TASK DIRECTIONS: The full listing below must be printed exactly, word for word.

+++

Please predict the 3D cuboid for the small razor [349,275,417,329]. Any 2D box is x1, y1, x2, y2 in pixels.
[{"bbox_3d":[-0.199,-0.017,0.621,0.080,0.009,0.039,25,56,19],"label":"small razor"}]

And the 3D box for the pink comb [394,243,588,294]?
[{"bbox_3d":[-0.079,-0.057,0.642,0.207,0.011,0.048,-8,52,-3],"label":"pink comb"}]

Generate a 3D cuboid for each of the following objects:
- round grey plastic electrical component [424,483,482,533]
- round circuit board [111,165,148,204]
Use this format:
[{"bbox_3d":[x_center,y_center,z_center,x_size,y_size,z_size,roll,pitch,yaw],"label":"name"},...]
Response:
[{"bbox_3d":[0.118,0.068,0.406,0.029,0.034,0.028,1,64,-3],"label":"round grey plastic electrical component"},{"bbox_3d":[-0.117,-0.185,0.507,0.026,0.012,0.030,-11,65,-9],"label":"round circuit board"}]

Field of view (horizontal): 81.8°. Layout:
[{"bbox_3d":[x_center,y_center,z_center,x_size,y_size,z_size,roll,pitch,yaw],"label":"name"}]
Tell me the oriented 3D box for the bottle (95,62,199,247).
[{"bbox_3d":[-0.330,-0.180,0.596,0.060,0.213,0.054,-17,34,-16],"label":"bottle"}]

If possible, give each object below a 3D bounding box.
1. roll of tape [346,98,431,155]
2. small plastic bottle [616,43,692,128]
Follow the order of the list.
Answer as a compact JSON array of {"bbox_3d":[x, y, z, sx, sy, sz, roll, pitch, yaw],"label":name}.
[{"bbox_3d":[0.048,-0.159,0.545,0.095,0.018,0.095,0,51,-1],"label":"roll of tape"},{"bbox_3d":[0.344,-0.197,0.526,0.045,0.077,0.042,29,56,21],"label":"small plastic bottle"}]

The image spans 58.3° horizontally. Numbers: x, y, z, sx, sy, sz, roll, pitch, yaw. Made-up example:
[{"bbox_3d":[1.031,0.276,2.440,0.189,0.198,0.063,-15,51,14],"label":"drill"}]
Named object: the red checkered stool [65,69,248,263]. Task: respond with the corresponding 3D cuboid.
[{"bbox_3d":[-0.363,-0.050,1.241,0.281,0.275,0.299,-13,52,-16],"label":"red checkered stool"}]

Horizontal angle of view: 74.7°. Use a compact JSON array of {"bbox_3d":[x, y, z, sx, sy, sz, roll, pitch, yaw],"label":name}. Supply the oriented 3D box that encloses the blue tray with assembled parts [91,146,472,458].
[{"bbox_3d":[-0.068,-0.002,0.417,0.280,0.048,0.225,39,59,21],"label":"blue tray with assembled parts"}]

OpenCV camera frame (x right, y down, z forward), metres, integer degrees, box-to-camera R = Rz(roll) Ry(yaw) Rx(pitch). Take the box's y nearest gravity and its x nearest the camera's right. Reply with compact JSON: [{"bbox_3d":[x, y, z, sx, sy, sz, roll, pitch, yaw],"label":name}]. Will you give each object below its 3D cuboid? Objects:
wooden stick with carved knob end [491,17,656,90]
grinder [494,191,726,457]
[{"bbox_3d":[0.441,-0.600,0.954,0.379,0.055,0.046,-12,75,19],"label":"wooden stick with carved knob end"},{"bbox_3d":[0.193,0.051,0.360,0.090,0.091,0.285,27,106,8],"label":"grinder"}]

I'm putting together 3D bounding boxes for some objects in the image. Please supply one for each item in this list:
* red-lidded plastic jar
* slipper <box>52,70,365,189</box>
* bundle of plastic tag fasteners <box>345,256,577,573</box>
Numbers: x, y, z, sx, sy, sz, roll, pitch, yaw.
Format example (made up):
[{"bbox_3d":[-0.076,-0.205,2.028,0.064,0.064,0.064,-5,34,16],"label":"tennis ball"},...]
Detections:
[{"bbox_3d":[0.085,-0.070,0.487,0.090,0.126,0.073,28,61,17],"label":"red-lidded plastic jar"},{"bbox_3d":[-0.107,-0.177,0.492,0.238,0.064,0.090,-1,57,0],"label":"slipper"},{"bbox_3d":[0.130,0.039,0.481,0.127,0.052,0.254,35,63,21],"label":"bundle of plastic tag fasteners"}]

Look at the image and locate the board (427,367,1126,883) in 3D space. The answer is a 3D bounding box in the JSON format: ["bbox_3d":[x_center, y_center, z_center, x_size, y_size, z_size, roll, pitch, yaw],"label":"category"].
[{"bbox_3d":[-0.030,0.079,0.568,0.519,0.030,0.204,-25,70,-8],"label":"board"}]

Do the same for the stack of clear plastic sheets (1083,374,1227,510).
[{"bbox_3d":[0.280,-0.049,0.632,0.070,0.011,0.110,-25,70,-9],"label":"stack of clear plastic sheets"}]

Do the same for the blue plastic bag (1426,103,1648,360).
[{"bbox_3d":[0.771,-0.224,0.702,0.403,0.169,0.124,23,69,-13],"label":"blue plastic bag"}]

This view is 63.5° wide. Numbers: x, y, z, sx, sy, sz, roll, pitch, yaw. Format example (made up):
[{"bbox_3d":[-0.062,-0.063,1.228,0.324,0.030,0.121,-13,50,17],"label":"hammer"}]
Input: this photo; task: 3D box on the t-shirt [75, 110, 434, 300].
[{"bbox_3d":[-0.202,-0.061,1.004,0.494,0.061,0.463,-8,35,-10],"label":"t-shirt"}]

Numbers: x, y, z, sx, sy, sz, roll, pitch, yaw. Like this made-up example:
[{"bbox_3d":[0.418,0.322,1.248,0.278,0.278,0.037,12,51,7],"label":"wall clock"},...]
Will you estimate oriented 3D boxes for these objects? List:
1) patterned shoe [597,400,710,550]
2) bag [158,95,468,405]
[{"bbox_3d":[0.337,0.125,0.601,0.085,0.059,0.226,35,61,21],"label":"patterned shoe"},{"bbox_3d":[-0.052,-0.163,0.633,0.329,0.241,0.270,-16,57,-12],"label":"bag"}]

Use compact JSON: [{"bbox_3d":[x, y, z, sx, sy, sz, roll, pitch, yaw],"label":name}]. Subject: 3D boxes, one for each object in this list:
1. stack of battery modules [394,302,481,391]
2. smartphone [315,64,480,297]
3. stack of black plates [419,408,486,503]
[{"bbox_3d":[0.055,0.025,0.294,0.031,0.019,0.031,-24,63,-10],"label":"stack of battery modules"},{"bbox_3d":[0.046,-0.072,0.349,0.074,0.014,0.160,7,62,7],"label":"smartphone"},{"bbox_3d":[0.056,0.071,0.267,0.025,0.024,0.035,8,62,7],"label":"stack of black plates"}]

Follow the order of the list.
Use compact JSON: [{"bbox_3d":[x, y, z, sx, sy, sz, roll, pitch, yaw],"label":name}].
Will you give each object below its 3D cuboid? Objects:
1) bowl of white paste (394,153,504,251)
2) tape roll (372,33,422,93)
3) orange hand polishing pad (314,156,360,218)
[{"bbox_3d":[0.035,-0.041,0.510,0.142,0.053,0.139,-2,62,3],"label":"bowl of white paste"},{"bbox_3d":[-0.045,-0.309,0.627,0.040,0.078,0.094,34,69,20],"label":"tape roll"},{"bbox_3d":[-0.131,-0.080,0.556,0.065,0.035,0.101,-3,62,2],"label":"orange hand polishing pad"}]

+++

ANSWER FOR THIS EXERCISE:
Please predict the 3D cuboid for the small razor [349,275,417,329]. Any 2D box is x1, y1, x2, y2 in pixels.
[{"bbox_3d":[-0.199,-0.017,0.621,0.080,0.009,0.039,25,56,19],"label":"small razor"}]

And the 3D box for the pink comb [394,243,588,294]?
[{"bbox_3d":[-0.079,-0.057,0.642,0.207,0.011,0.048,-8,52,-3],"label":"pink comb"}]

Generate a 3D cuboid for each of the following objects:
- round grey plastic electrical component [424,483,482,533]
- round circuit board [111,165,148,204]
Use this format:
[{"bbox_3d":[x_center,y_center,z_center,x_size,y_size,z_size,roll,pitch,yaw],"label":"name"},...]
Response:
[{"bbox_3d":[0.118,0.068,0.406,0.029,0.034,0.028,1,64,-3],"label":"round grey plastic electrical component"},{"bbox_3d":[-0.117,-0.185,0.507,0.026,0.012,0.030,-11,65,-9],"label":"round circuit board"}]

Field of view (horizontal): 81.8°. Layout:
[{"bbox_3d":[x_center,y_center,z_center,x_size,y_size,z_size,roll,pitch,yaw],"label":"name"}]
Tell me the oriented 3D box for the bottle (95,62,199,247).
[{"bbox_3d":[-0.330,-0.180,0.596,0.060,0.213,0.054,-17,34,-16],"label":"bottle"}]

If possible, give each object below a 3D bounding box.
1. roll of tape [346,98,431,155]
2. small plastic bottle [616,43,692,128]
Follow the order of the list.
Answer as a compact JSON array of {"bbox_3d":[x, y, z, sx, sy, sz, roll, pitch, yaw],"label":name}.
[{"bbox_3d":[0.048,-0.159,0.545,0.095,0.018,0.095,0,51,-1],"label":"roll of tape"},{"bbox_3d":[0.344,-0.197,0.526,0.045,0.077,0.042,29,56,21],"label":"small plastic bottle"}]

The image spans 58.3° horizontally. Numbers: x, y, z, sx, sy, sz, roll, pitch, yaw. Made-up example:
[{"bbox_3d":[1.031,0.276,2.440,0.189,0.198,0.063,-15,51,14],"label":"drill"}]
Named object: the red checkered stool [65,69,248,263]. Task: respond with the corresponding 3D cuboid.
[{"bbox_3d":[-0.363,-0.050,1.241,0.281,0.275,0.299,-13,52,-16],"label":"red checkered stool"}]

Horizontal angle of view: 74.7°. Use a compact JSON array of {"bbox_3d":[x, y, z, sx, sy, sz, roll, pitch, yaw],"label":name}. Supply the oriented 3D box that encloses the blue tray with assembled parts [91,146,472,458].
[{"bbox_3d":[-0.068,-0.002,0.417,0.280,0.048,0.225,39,59,21],"label":"blue tray with assembled parts"}]

OpenCV camera frame (x right, y down, z forward), metres, integer degrees, box-to-camera R = Rz(roll) Ry(yaw) Rx(pitch). Take the box's y nearest gravity and its x nearest the camera's right. Reply with compact JSON: [{"bbox_3d":[x, y, z, sx, sy, sz, roll, pitch, yaw],"label":name}]. Will you give each object below its 3D cuboid? Objects:
wooden stick with carved knob end [491,17,656,90]
grinder [494,191,726,457]
[{"bbox_3d":[0.441,-0.600,0.954,0.379,0.055,0.046,-12,75,19],"label":"wooden stick with carved knob end"},{"bbox_3d":[0.193,0.051,0.360,0.090,0.091,0.285,27,106,8],"label":"grinder"}]

I'm putting together 3D bounding boxes for some objects in the image. Please supply one for each item in this list:
* red-lidded plastic jar
* slipper <box>52,70,365,189</box>
* bundle of plastic tag fasteners <box>345,256,577,573</box>
Numbers: x, y, z, sx, sy, sz, roll, pitch, yaw.
Format example (made up):
[{"bbox_3d":[-0.076,-0.205,2.028,0.064,0.064,0.064,-5,34,16],"label":"tennis ball"},...]
Detections:
[{"bbox_3d":[0.085,-0.070,0.487,0.090,0.126,0.073,28,61,17],"label":"red-lidded plastic jar"},{"bbox_3d":[-0.107,-0.177,0.492,0.238,0.064,0.090,-1,57,0],"label":"slipper"},{"bbox_3d":[0.130,0.039,0.481,0.127,0.052,0.254,35,63,21],"label":"bundle of plastic tag fasteners"}]

Look at the image and locate the board (427,367,1126,883) in 3D space. The answer is a 3D bounding box in the JSON format: ["bbox_3d":[x_center, y_center, z_center, x_size, y_size, z_size, roll, pitch, yaw],"label":"category"].
[{"bbox_3d":[-0.030,0.079,0.568,0.519,0.030,0.204,-25,70,-8],"label":"board"}]

Do the same for the stack of clear plastic sheets (1083,374,1227,510).
[{"bbox_3d":[0.280,-0.049,0.632,0.070,0.011,0.110,-25,70,-9],"label":"stack of clear plastic sheets"}]

Do the same for the blue plastic bag (1426,103,1648,360).
[{"bbox_3d":[0.771,-0.224,0.702,0.403,0.169,0.124,23,69,-13],"label":"blue plastic bag"}]

This view is 63.5° wide. Numbers: x, y, z, sx, sy, sz, roll, pitch, yaw. Format example (made up):
[{"bbox_3d":[-0.062,-0.063,1.228,0.324,0.030,0.121,-13,50,17],"label":"hammer"}]
Input: this photo; task: 3D box on the t-shirt [75, 110, 434, 300].
[{"bbox_3d":[-0.202,-0.061,1.004,0.494,0.061,0.463,-8,35,-10],"label":"t-shirt"}]

Numbers: x, y, z, sx, sy, sz, roll, pitch, yaw. Like this made-up example:
[{"bbox_3d":[0.418,0.322,1.248,0.278,0.278,0.037,12,51,7],"label":"wall clock"},...]
Will you estimate oriented 3D boxes for these objects? List:
1) patterned shoe [597,400,710,550]
2) bag [158,95,468,405]
[{"bbox_3d":[0.337,0.125,0.601,0.085,0.059,0.226,35,61,21],"label":"patterned shoe"},{"bbox_3d":[-0.052,-0.163,0.633,0.329,0.241,0.270,-16,57,-12],"label":"bag"}]

Use compact JSON: [{"bbox_3d":[x, y, z, sx, sy, sz, roll, pitch, yaw],"label":name}]. Subject: 3D boxes, one for each object in this list:
1. stack of battery modules [394,302,481,391]
2. smartphone [315,64,480,297]
3. stack of black plates [419,408,486,503]
[{"bbox_3d":[0.055,0.025,0.294,0.031,0.019,0.031,-24,63,-10],"label":"stack of battery modules"},{"bbox_3d":[0.046,-0.072,0.349,0.074,0.014,0.160,7,62,7],"label":"smartphone"},{"bbox_3d":[0.056,0.071,0.267,0.025,0.024,0.035,8,62,7],"label":"stack of black plates"}]

Follow the order of the list.
Use compact JSON: [{"bbox_3d":[x, y, z, sx, sy, sz, roll, pitch, yaw],"label":name}].
Will you give each object below its 3D cuboid? Objects:
1) bowl of white paste (394,153,504,251)
2) tape roll (372,33,422,93)
3) orange hand polishing pad (314,156,360,218)
[{"bbox_3d":[0.035,-0.041,0.510,0.142,0.053,0.139,-2,62,3],"label":"bowl of white paste"},{"bbox_3d":[-0.045,-0.309,0.627,0.040,0.078,0.094,34,69,20],"label":"tape roll"},{"bbox_3d":[-0.131,-0.080,0.556,0.065,0.035,0.101,-3,62,2],"label":"orange hand polishing pad"}]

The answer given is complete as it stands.